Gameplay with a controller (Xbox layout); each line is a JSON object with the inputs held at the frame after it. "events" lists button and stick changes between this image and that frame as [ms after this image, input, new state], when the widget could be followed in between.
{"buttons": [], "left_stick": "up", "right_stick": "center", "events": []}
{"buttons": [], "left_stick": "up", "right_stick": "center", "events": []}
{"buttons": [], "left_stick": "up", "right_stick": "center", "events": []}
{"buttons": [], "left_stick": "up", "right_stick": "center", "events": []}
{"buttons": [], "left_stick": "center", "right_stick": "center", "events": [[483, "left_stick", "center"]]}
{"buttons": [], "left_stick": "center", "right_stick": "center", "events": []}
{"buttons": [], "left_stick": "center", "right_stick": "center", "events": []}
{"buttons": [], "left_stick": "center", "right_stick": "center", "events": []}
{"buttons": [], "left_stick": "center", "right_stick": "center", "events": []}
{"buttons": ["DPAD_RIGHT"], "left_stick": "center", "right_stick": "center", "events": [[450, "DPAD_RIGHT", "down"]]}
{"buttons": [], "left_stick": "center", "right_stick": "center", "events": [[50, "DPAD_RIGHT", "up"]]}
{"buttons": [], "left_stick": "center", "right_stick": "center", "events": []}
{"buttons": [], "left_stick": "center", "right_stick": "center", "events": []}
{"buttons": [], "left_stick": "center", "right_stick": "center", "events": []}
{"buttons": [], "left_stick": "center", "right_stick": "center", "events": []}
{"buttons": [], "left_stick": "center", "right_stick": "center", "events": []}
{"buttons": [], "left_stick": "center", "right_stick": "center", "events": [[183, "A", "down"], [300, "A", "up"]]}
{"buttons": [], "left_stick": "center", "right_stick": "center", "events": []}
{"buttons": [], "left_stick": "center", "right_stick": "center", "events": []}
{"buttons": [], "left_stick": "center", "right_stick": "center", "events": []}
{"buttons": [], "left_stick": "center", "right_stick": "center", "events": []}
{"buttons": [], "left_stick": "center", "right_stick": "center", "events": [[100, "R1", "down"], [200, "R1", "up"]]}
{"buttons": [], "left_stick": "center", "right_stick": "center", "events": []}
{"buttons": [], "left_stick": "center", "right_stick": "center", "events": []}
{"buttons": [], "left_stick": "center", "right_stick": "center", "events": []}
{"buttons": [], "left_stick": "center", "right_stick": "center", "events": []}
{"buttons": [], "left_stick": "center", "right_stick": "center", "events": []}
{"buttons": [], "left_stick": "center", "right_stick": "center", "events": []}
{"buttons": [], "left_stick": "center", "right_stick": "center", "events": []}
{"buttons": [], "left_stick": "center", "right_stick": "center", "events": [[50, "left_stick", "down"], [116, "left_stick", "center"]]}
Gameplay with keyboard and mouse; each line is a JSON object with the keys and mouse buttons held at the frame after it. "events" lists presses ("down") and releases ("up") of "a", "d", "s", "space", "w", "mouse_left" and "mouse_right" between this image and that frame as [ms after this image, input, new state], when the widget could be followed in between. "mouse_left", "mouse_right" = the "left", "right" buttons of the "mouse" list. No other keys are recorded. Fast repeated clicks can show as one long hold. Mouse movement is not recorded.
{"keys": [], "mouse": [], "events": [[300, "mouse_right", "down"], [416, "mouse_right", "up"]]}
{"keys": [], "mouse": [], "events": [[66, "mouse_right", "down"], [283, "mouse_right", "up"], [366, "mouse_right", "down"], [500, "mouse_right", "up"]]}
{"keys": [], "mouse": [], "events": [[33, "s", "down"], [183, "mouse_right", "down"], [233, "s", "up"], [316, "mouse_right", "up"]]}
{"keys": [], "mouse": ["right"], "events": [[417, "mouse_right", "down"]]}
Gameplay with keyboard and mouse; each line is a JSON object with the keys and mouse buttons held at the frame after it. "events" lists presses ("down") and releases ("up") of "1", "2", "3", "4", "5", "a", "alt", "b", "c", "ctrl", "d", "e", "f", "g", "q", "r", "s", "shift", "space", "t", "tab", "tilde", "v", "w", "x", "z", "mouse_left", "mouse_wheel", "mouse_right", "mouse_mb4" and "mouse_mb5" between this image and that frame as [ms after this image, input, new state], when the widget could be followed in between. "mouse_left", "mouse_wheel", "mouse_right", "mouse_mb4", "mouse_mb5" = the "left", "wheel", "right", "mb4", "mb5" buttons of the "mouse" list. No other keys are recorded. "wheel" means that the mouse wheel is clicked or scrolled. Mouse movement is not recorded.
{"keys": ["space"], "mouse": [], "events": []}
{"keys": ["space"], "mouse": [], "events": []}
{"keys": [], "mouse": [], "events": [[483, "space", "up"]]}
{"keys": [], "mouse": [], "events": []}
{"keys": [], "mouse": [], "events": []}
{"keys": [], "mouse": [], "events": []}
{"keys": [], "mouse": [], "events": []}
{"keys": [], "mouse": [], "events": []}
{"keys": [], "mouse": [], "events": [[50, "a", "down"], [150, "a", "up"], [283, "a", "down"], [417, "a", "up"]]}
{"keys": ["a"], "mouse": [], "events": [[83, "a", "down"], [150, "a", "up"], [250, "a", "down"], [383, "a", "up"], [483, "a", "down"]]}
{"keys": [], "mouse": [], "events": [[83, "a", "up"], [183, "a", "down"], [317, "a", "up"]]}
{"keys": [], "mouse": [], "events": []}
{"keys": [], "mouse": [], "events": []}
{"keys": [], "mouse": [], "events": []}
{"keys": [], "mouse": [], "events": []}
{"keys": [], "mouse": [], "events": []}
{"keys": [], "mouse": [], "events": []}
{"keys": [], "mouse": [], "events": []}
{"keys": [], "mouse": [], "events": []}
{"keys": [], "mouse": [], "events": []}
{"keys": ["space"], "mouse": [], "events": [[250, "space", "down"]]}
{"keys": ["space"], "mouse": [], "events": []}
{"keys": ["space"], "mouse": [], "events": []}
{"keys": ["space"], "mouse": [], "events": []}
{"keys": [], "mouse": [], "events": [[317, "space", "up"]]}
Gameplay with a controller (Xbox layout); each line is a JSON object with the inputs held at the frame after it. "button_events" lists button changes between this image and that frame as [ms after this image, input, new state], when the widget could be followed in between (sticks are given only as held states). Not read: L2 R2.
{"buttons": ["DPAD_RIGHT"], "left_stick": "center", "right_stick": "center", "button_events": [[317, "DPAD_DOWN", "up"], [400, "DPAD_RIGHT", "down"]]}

• AIM OF THE EXERCISE:
Whichever lines of the material hold the word "Xbox", find and copy them.

• ANSWER BELOW:
Gameplay with a controller (Xbox layout); each line is a JSON object with the inputs held at the frame after it. "events" lists button and stick changes between this image and that frame as [ms after this image, input, new state], when the widget could be followed in between.
Gameplay with a controller (Xbox layout); each line is a JSON object with the inputs held at the frame after it. "button_events" lists button changes between this image and that frame as [ms after this image, input, new state], when the widget could be followed in between (sticks are given only as held states). Not read: L2 R2.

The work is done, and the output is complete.